Spinach, Bacon, and Egg Panzanella Salad

Makes 4-6 Servings

4 Cups ¾ - inch rustic bread cubes
¼ Cup extra virgin olive oil
3 Tbsp. cider vinegar
1 ½ Tbsp. pure maple syrup
¼ Tsp. sea salt plus extra for eggs
4 to 6 eggs
1 (6-oz.) bag Classic Salads Baby Spinach
4 to 6 strips bacon, cooked crisp and broken into pieces
¼ of a medium red onion, thinly sliced.
Pinch cayenne pepper


Preheat oven to 450ºF. Place bread cubes on a baking sheet and cook for 5 to 10 minutes or until toasty and crisp on the outside, but soft on the inside; let cool slightly and transfer to a large bowl.

While bread is toasting, whisk together oil, vinegar, maple syrup and sea salt in a large bowl; add bread and toss well to coat.

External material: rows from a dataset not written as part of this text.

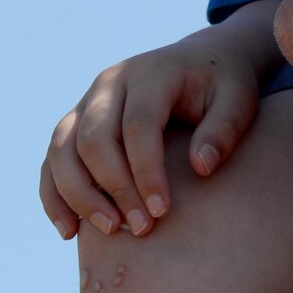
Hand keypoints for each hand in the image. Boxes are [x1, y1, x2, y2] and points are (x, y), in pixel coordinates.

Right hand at [40, 6, 279, 240]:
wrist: (201, 62)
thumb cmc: (223, 86)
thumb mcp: (239, 98)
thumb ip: (224, 129)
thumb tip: (201, 167)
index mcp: (150, 73)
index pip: (137, 125)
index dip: (146, 171)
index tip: (161, 211)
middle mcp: (110, 83)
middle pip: (93, 138)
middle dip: (113, 188)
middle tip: (141, 228)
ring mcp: (88, 101)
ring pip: (62, 149)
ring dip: (78, 195)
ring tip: (110, 230)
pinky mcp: (77, 122)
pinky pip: (53, 159)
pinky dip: (54, 195)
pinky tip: (69, 230)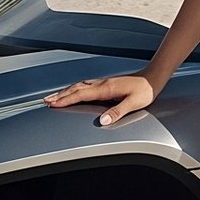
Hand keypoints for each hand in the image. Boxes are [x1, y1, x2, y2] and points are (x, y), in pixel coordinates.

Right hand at [43, 72, 157, 125]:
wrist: (153, 78)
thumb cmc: (145, 91)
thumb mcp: (133, 103)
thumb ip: (117, 112)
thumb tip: (102, 121)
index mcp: (105, 89)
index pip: (80, 95)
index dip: (65, 100)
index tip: (52, 104)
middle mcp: (102, 84)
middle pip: (75, 89)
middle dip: (60, 95)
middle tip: (46, 101)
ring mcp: (103, 82)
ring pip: (79, 86)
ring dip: (65, 91)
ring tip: (55, 96)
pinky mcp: (107, 83)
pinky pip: (86, 85)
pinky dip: (75, 88)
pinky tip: (74, 91)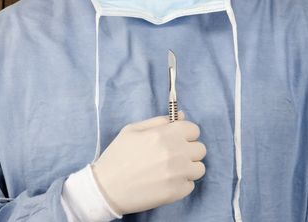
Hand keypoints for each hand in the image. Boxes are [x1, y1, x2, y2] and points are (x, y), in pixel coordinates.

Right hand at [91, 111, 206, 214]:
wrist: (106, 188)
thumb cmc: (118, 155)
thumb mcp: (133, 129)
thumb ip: (159, 120)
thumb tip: (181, 115)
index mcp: (166, 134)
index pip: (194, 129)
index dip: (185, 133)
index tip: (177, 138)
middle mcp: (176, 153)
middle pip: (200, 148)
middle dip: (189, 149)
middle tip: (173, 154)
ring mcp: (178, 174)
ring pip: (199, 168)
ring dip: (189, 167)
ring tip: (171, 169)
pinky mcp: (176, 193)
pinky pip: (191, 185)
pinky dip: (182, 183)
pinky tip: (166, 181)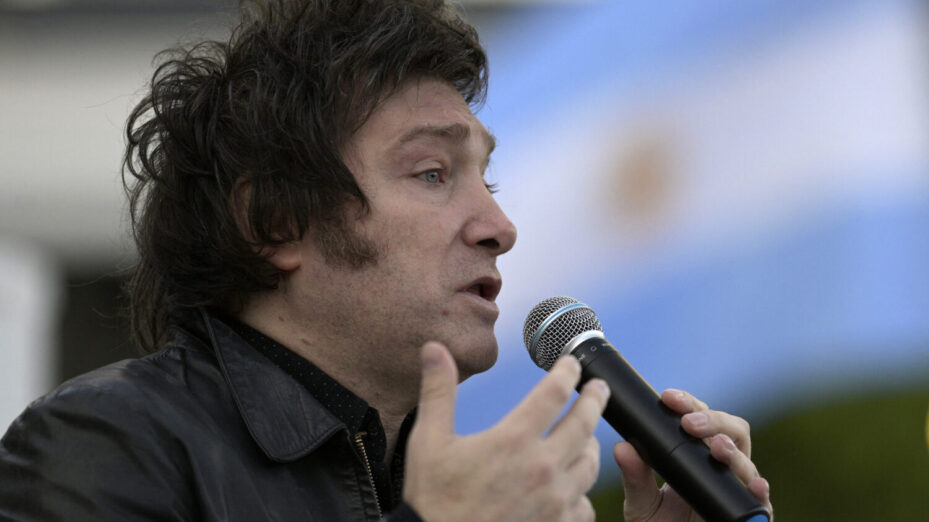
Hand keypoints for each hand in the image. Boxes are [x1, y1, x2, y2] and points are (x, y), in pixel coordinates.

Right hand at [403, 342, 608, 521]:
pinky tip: (573, 486)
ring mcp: (553, 500)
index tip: (571, 364)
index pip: (554, 392)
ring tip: (586, 435)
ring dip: (590, 444)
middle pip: (585, 423)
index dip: (567, 372)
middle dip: (595, 400)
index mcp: (513, 440)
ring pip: (590, 464)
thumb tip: (435, 349)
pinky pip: (585, 505)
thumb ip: (438, 391)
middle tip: (598, 388)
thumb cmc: (433, 497)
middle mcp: (541, 468)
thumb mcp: (428, 440)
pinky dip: (582, 491)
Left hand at [613, 389, 773, 520]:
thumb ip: (634, 477)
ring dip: (733, 452)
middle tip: (689, 423)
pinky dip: (760, 492)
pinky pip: (761, 503)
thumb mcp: (641, 503)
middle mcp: (721, 468)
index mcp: (696, 455)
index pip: (700, 419)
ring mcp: (736, 490)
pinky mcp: (748, 516)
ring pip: (746, 462)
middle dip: (714, 420)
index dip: (688, 405)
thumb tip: (621, 447)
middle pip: (731, 431)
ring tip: (717, 448)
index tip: (668, 397)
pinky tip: (755, 485)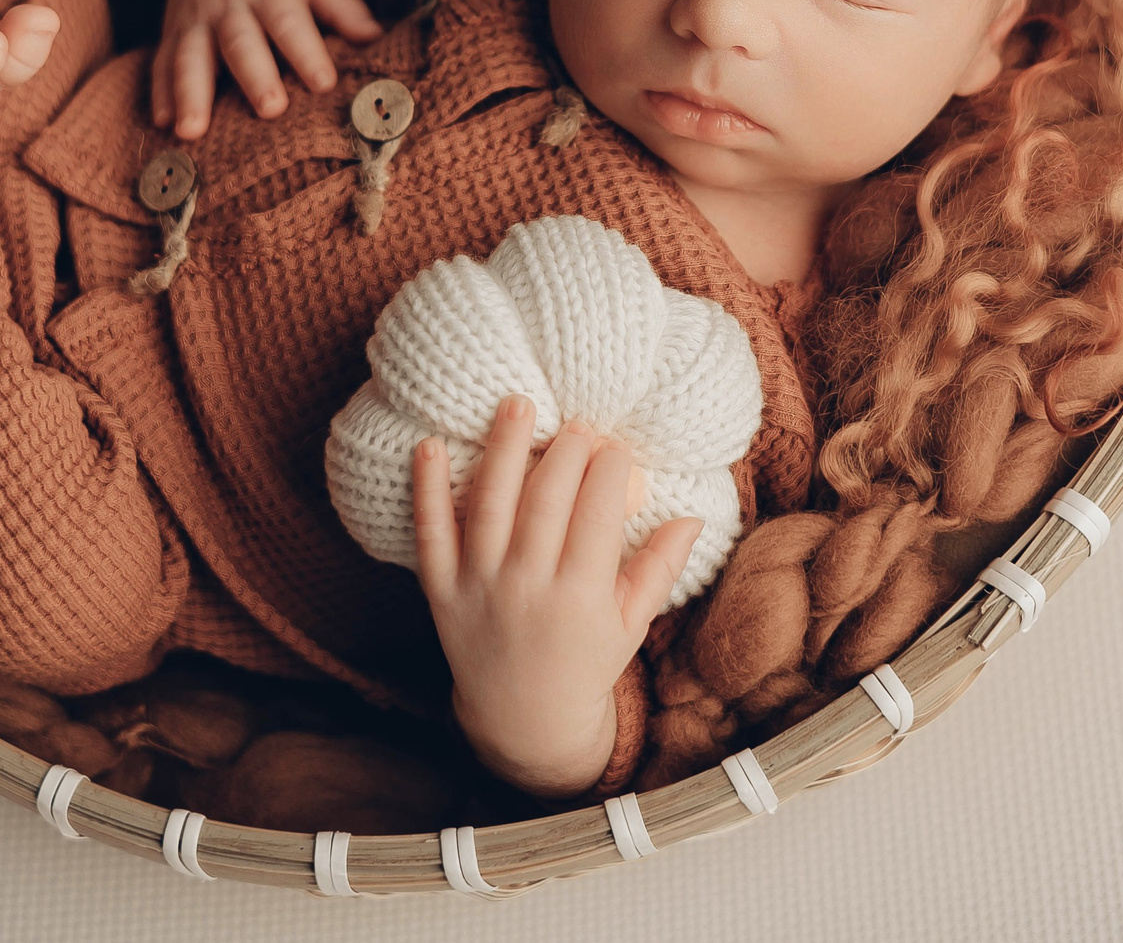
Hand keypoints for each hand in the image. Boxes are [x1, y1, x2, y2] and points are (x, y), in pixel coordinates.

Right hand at [153, 0, 380, 140]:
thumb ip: (340, 4)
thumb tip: (376, 37)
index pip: (289, 22)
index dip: (306, 51)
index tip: (325, 83)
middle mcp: (230, 5)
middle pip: (241, 43)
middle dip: (254, 76)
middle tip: (270, 110)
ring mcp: (197, 19)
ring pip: (190, 56)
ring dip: (190, 93)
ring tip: (190, 130)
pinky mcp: (173, 30)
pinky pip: (162, 62)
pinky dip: (159, 91)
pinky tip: (161, 123)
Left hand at [411, 395, 702, 797]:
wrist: (524, 719)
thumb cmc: (586, 661)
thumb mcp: (632, 623)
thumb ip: (660, 568)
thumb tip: (694, 516)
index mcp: (582, 596)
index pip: (598, 511)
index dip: (610, 469)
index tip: (616, 447)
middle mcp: (528, 587)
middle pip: (547, 498)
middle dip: (567, 451)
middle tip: (577, 424)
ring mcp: (480, 587)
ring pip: (492, 503)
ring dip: (504, 449)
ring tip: (516, 404)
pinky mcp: (441, 591)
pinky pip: (431, 533)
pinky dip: (428, 489)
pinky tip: (429, 445)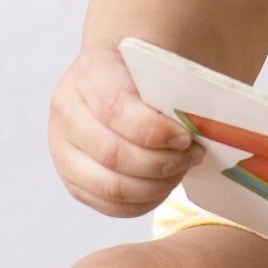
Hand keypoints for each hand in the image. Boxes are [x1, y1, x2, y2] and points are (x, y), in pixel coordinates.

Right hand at [47, 42, 196, 216]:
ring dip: (156, 185)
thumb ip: (178, 86)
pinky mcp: (73, 178)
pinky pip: (110, 205)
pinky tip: (165, 184)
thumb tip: (204, 121)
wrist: (126, 75)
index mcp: (92, 70)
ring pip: (111, 186)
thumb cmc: (153, 70)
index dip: (154, 131)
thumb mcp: (163, 63)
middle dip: (162, 163)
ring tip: (182, 169)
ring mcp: (64, 147)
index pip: (116, 110)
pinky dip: (144, 201)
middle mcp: (68, 110)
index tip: (186, 137)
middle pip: (114, 154)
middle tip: (194, 156)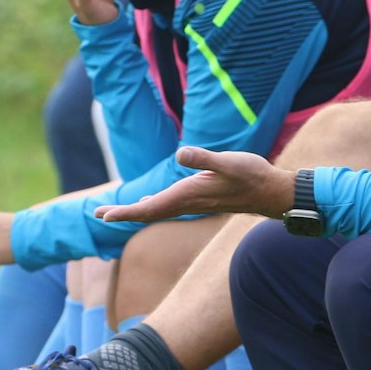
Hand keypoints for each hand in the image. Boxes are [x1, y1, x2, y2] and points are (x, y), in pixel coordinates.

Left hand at [95, 148, 293, 222]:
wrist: (272, 193)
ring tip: (115, 212)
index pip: (149, 208)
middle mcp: (188, 202)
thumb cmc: (253, 175)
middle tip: (97, 212)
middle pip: (148, 212)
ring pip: (158, 210)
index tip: (102, 215)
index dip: (125, 211)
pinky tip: (148, 202)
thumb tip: (181, 154)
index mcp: (188, 194)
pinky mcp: (200, 199)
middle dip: (123, 213)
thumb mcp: (229, 162)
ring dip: (135, 211)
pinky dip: (152, 206)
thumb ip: (205, 159)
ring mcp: (194, 203)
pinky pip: (168, 207)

Coat a large nonstick skillet with a small amount of olive oil and place over medium heat. Add eggs and cook until whites are set but yolks are soft (or to your liking); remove from heat.

Add spinach, bacon and onion to bowl with bread and toss again lightly. Transfer to 4 salad plates or bowls and top each with a fried egg. Season with a small amount of sea salt and a small pinch of cayenne. Serve immediately.